2. Implementing input validation and sanitization libraries specifically designed to counteract common prompt injection vectors.
3. Establishing continuous monitoring thresholds for newly deployed AI model dependencies.
## Compliance Alignment
- **NIST Cybersecurity Framework (CSF):** Practices align broadly with Identify (asset management/risk assessment), Protect (access control, developing secure software), and Detect/Respond (continuous monitoring).
- **ISO 27001/27002:** Core principles of access control, secure system engineering, and supply chain security are foundational.
- **SLCGP Cybersecurity Plan Requirements:** Tenable specifically highlights that their solutions help fulfill SLCGP requirements, implying alignment with government standards for comprehensive risk management and exposure visibility.
## Common Pitfalls to Avoid
- **Treating AI as an Isolated System:** Ignoring the underlying infrastructure (cloud accounts, containers, operating systems) that hosts the AI/ML model is a major security gap.
- **Focusing Only on Model Output:** Overlooking training data integrity (data poisoning) and model inference security in favor of only checking the final application interface.
- **Delayed Security Scanning:** Waiting until models are deployed to scan for infrastructure vulnerabilities rather than embedding security checks into the MLOps pipeline from the start.
## Resources
- **Exposure Management Platform:** Utilize solutions offering unified visibility across traditional IT, Cloud, and Identity exposure (e.g., Tenable One).

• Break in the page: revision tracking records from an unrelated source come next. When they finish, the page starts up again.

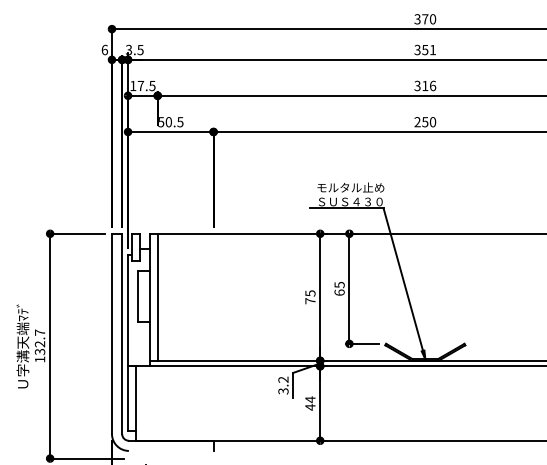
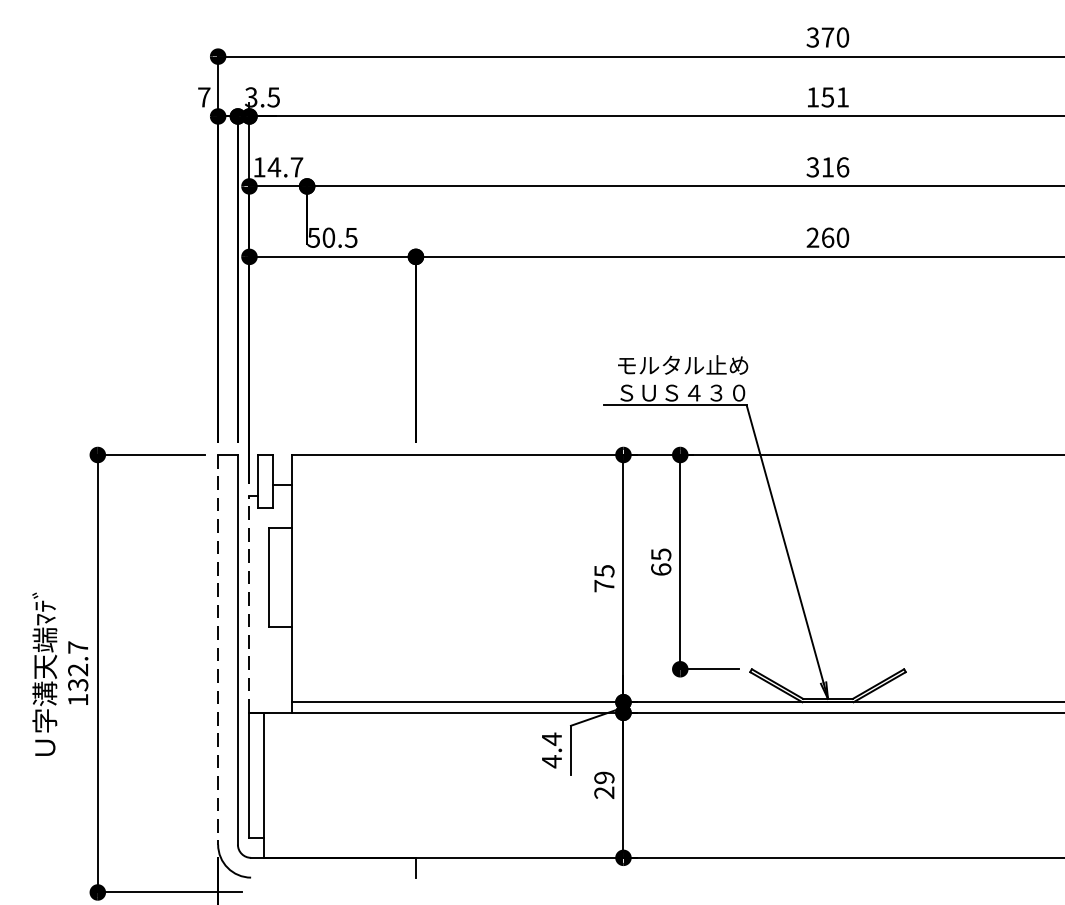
text: (104, 49) -> (203, 96), 6 -> 7
text: (417, 49) -> (812, 96), 351 -> 151
text: (146, 86) -> (285, 168), 17.5 -> 14.7
text: (425, 122) -> (828, 238), 250 -> 260
line: (157, 296) -> (306, 577), removed
line: (128, 310) -> (250, 604), solid -> dashed
line: (111, 334) -> (217, 651), solid -> dashed
text: (283, 385) -> (551, 750), 3.2 -> 4.4
text: (310, 403) -> (604, 785), 44 -> 29

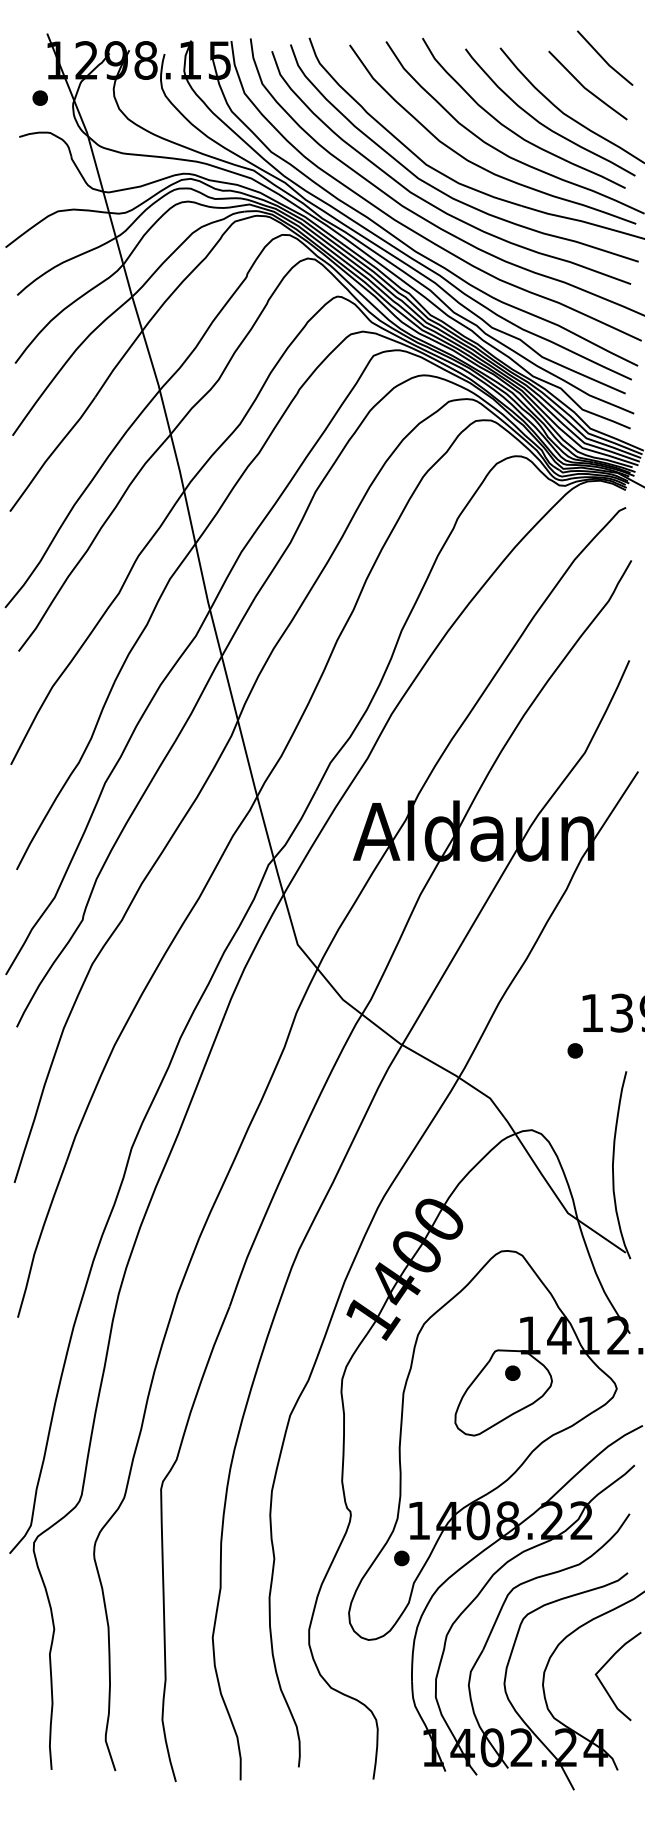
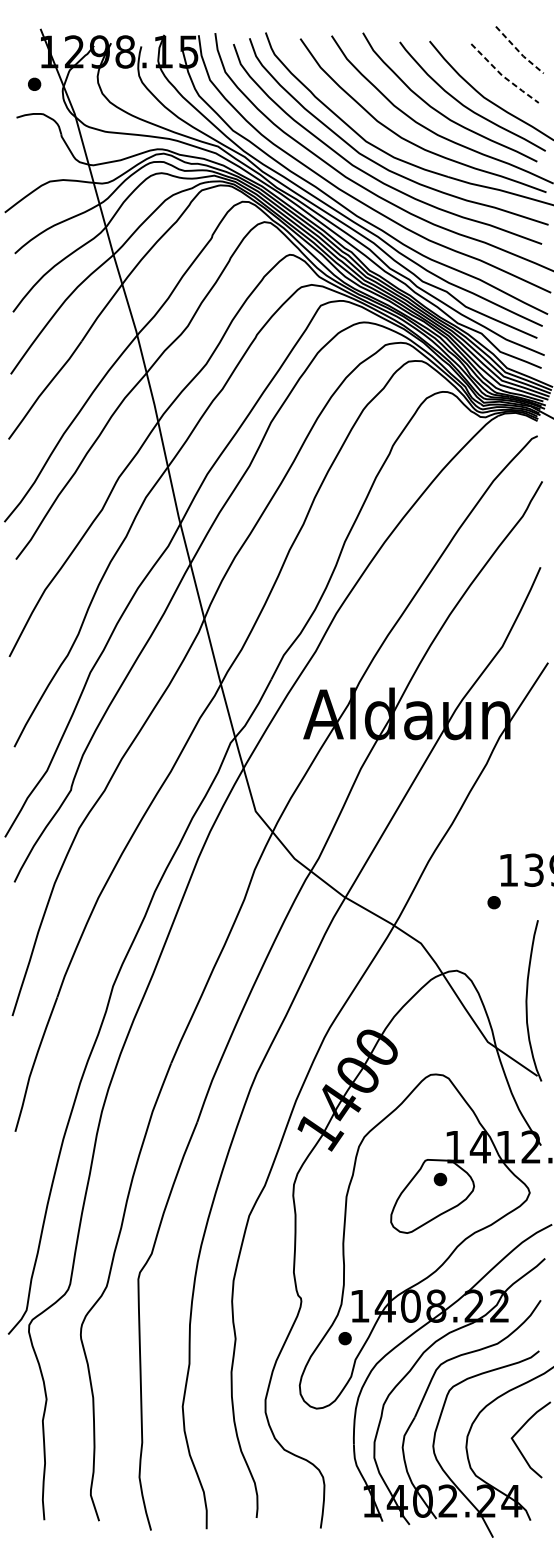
line: (604, 59) -> (519, 51), solid -> dashed
line: (585, 88) -> (502, 76), solid -> dashed

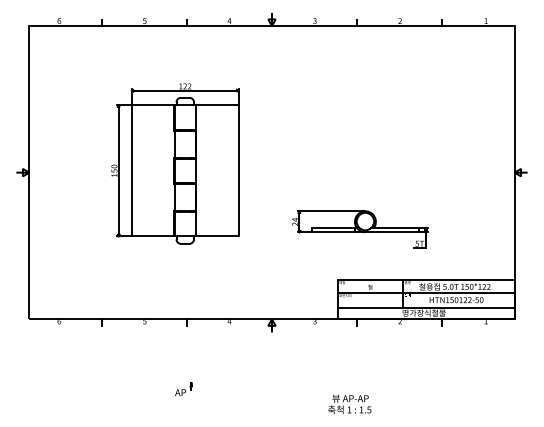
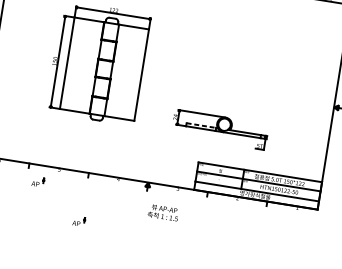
line: (333, 227) -> (201, 125), solid -> dashed
part: (117, 342) -> (37, 181), added
text: (349, 403) -> (163, 212), moved

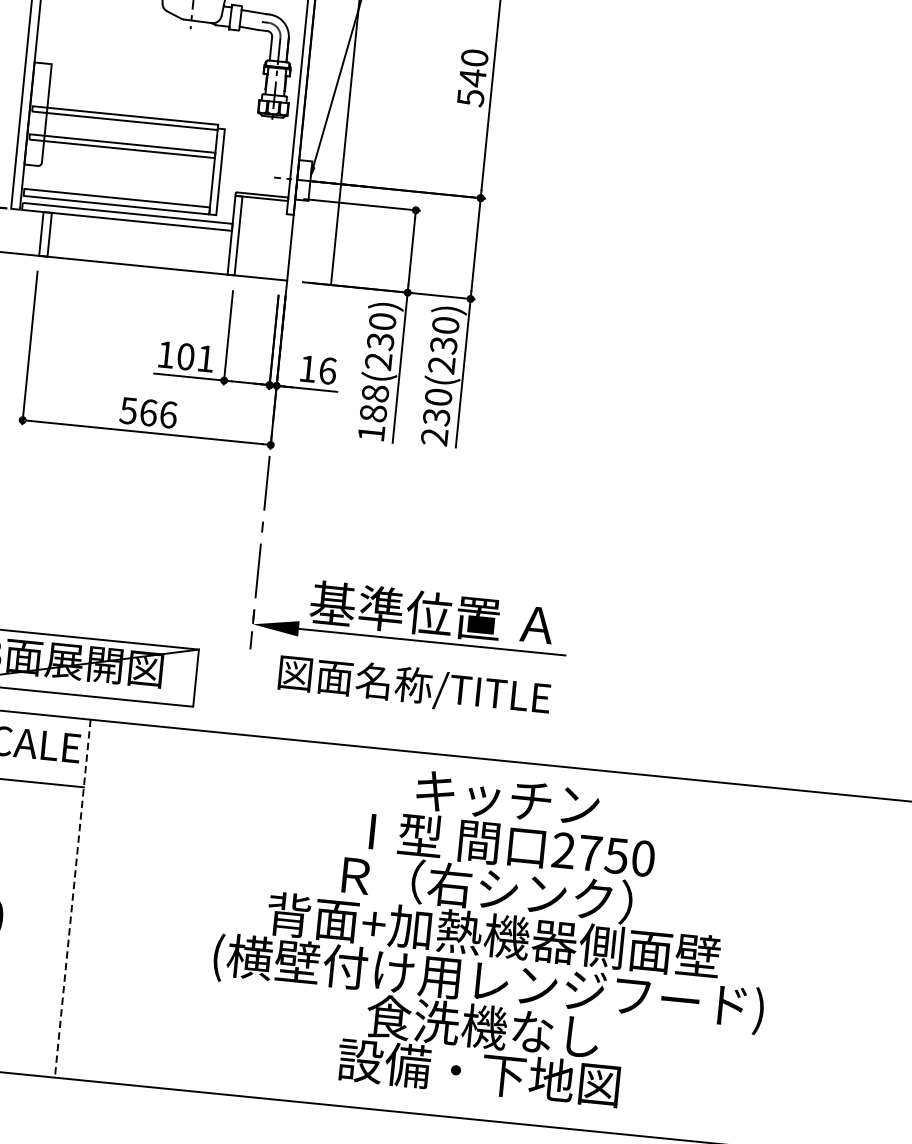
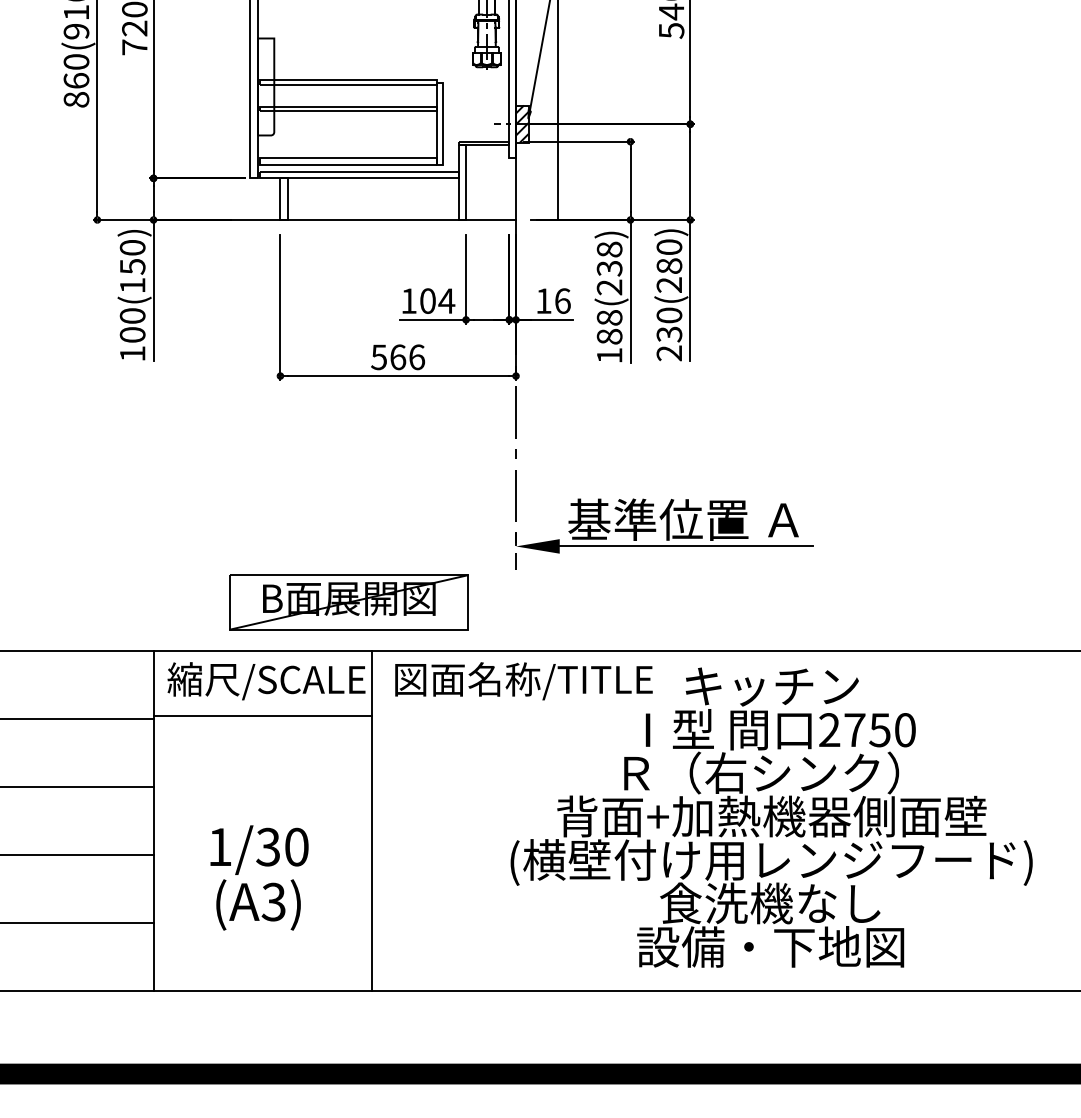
hatch: (304, 179) -> (522, 123), added
text: (382, 321) -> (609, 249), 188(230) -> 188(238)
text: (443, 345) -> (669, 266), 230(230) -> 230(280)
text: (205, 358) -> (446, 300), 101 -> 104
text: (414, 687) -> (523, 681), moved
line: (72, 898) -> (372, 821), dashed -> solid

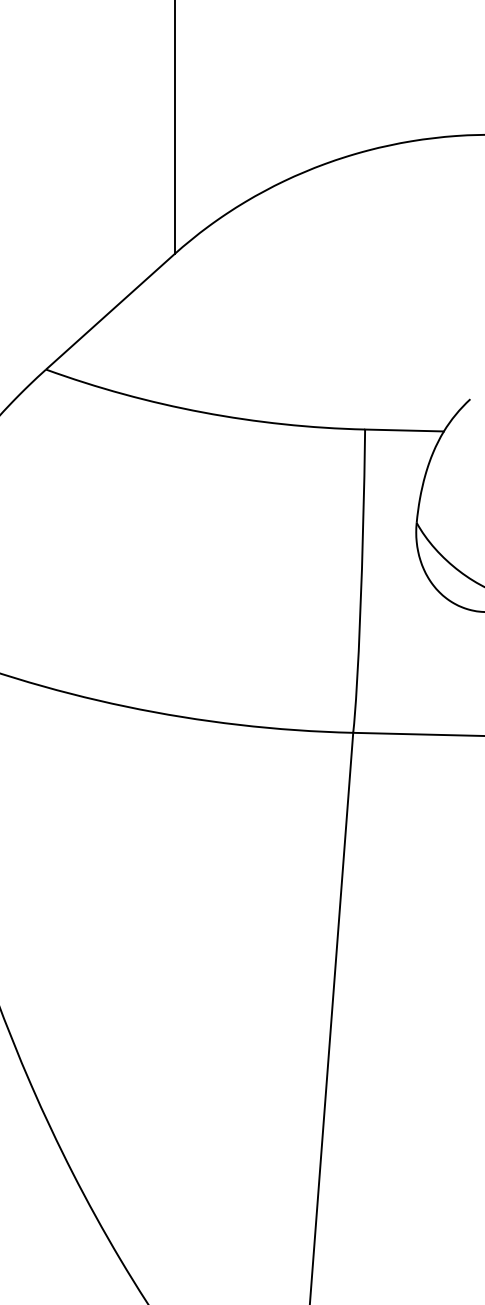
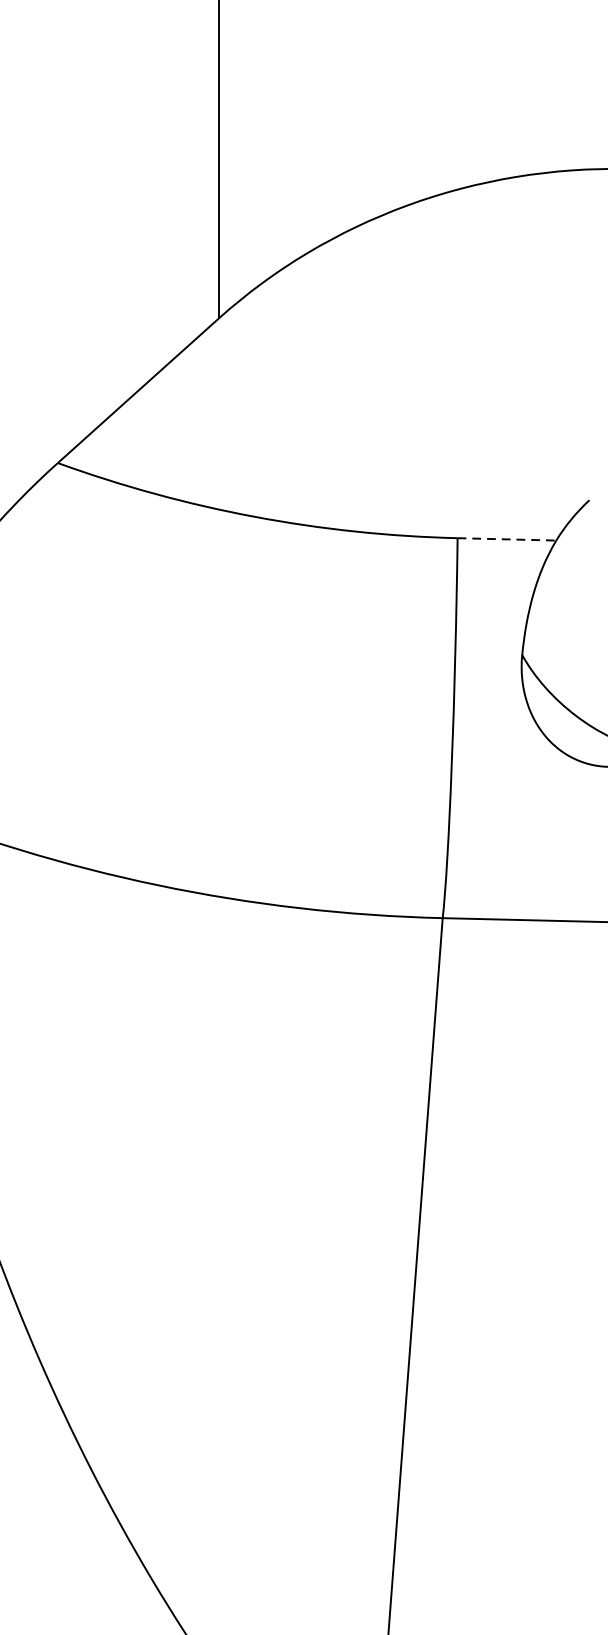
line: (405, 430) -> (508, 539), solid -> dashed

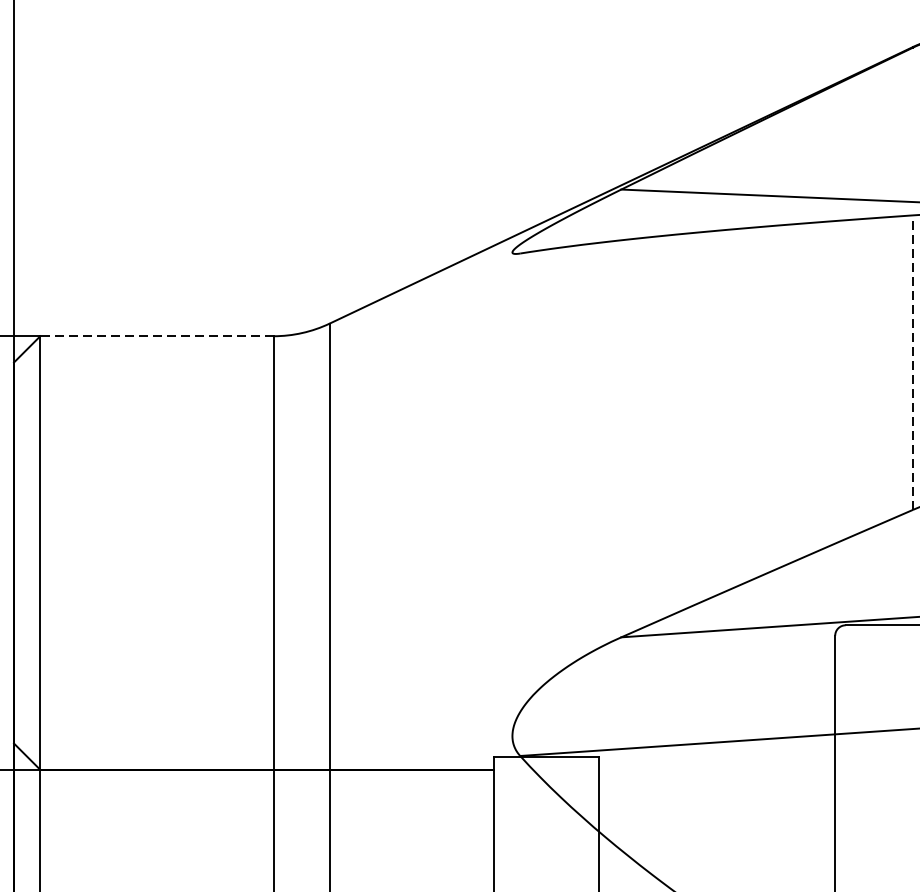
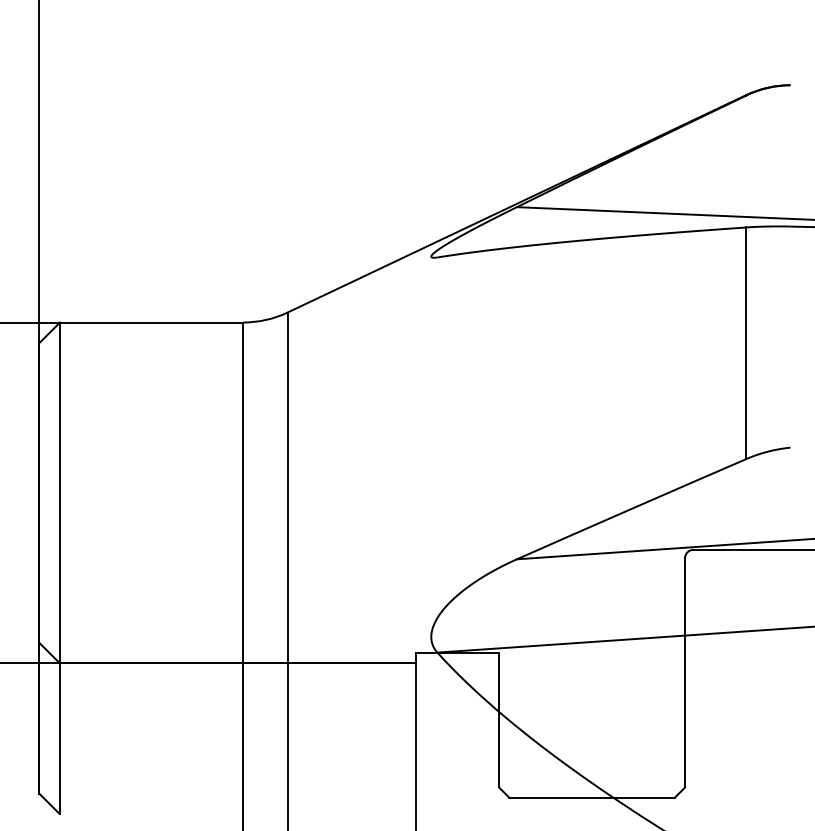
line: (156, 336) -> (151, 322), dashed -> solid
line: (913, 362) -> (746, 343), dashed -> solid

- **Cloud Security Tools:** Implement Cloud Security Posture Management (CSPM) and Cloud Infrastructure Entitlement Management (CIEM) tools for AI/ML environments hosted in the cloud.
- **Vulnerability Management:** Employ continuous vulnerability scanning for underlying servers and containers hosting AI functions (e.g., Nessus products).
- **Education:** Enroll personnel in courses focused on securing these specific environments (e.g., Nessus Fundamentals Training references).